Published in Corporate Dossier, ET, March 08, 2013
I am CEO of a marketing company. I have always thought how do I establish ‘value’ for the Indian consumers. I mean the western books teach us all about the fundamentals; but how do I reach out to the uniqueness of the Indian mass? I am not looking at a formula but just a way to interpret the ‘value’ better.
The sage Narad once put Krishna on one pan of the weighing scale, and asked the wives of Krishna to place something heavier (more valuable) on the other side. Satyabhama put gold ornaments; it was not heavy enough. Rukmini put a tulsi leaf; it was heavier than Krishna. The tulsi leaf was a code for Rukmini’s love for Krishna. Thus the thought (love for Krishna) granted the thing (tulsi leaf) an intangible value. It transformed the commodity (tulsi leaf) into a brand (symbol of love for Krishna) and its value increased exponentially. But the value is known only to those who are familiar with the codes. To make people familiar with these codes is marketing.
Marketeers embed thought into things. This thought is bhog (food) that consumers seek to satisfy bhook (hunger). Marketing is about increasing existing hunger or igniting new forms of hunger. To reach out to any consumer, we need to understand human hunger and its triggers. This is complex as the hunger is not physical: it is psychological.
Human hunger is fuelled by fear (bhaya). Fear of invalidation and insignificance.
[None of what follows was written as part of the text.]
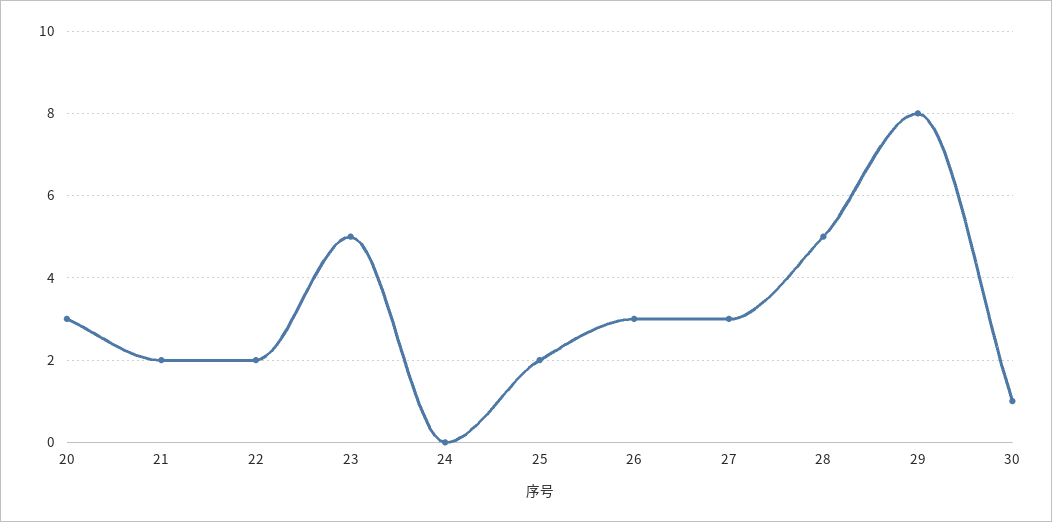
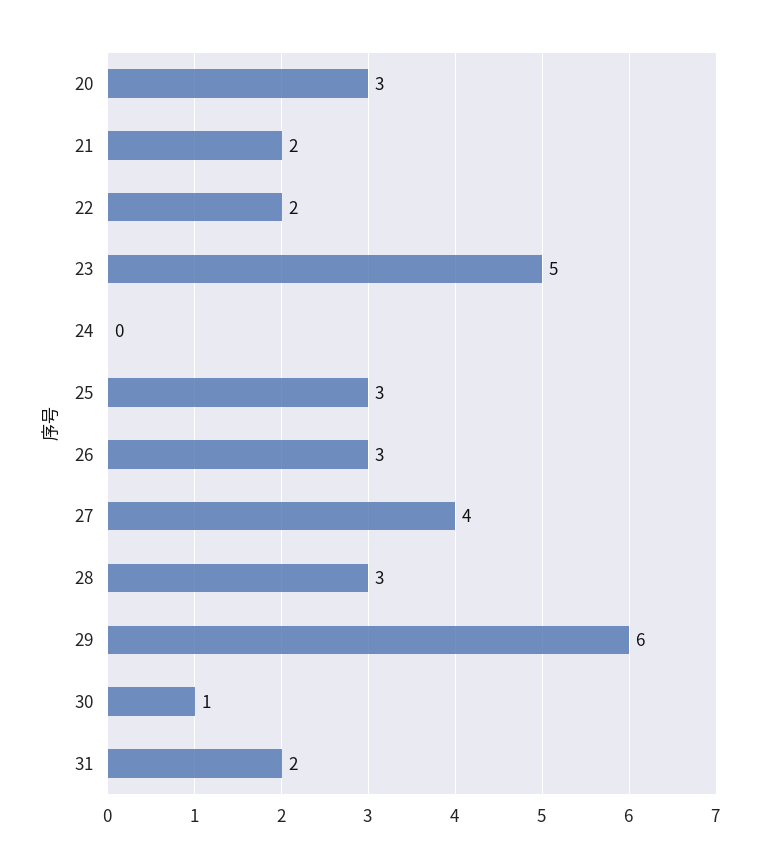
25: 2 -> 3
27: 3 -> 4
28: 5 -> 3
29: 8 -> 6
31: none -> 2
We yearn to feel significant, that we matter. Hence we crave for power and identity. And we gather this power and identity through things in which marketeers have embedded thoughts, using advertising. Thus we buy clothes, that cost nothing to make, at ridiculous prices: we are not buying a thing, we are buying a thought. The brand’s value resides in our head.
What is the hunger of the Indian consumer? It is difficult to answer the question as India is extremely diverse. We need to identify the consumer to identify the hunger and to do that we need to understand the product you are selling. Since you have not clarified that identification of the audience, their hunger becomes difficult. There is no generic ‘Indian’ customer for all products.
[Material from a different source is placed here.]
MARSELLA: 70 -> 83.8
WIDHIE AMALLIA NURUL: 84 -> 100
Stories we consume are a good indicator of consumer hunger. It is noticed that Hollywood films tell stories with a clear plot, usually an adventure with a grand finale. Bollywood films do not care so much for stories as much as they do for a string of moments and a larger than life character (Rajnikant). You can classify Hollywood films as comedy, or drama or action or sci fi. You can never classify a Bollywood film: it is action, drama, romance, horror and sci-fi, all at once.
It is noticed that films of the 1950s, in the Nehru era, spoke of the plight of the farmer at the hand of moneylenders, films like Mother India and Do Bhiga Zameen. In the 1970s, in the Indira era, films spoke of smugglers and angry young men, with films like Deewar and Zanzeer. In the 21st century, we have films where there are no smugglers, and no poverty, and no vamps doing cabaret: we have heroes displaying their bodies and heroines doing item numbers confidently.
Different types of hungers demand different types of food hence create different types of markets.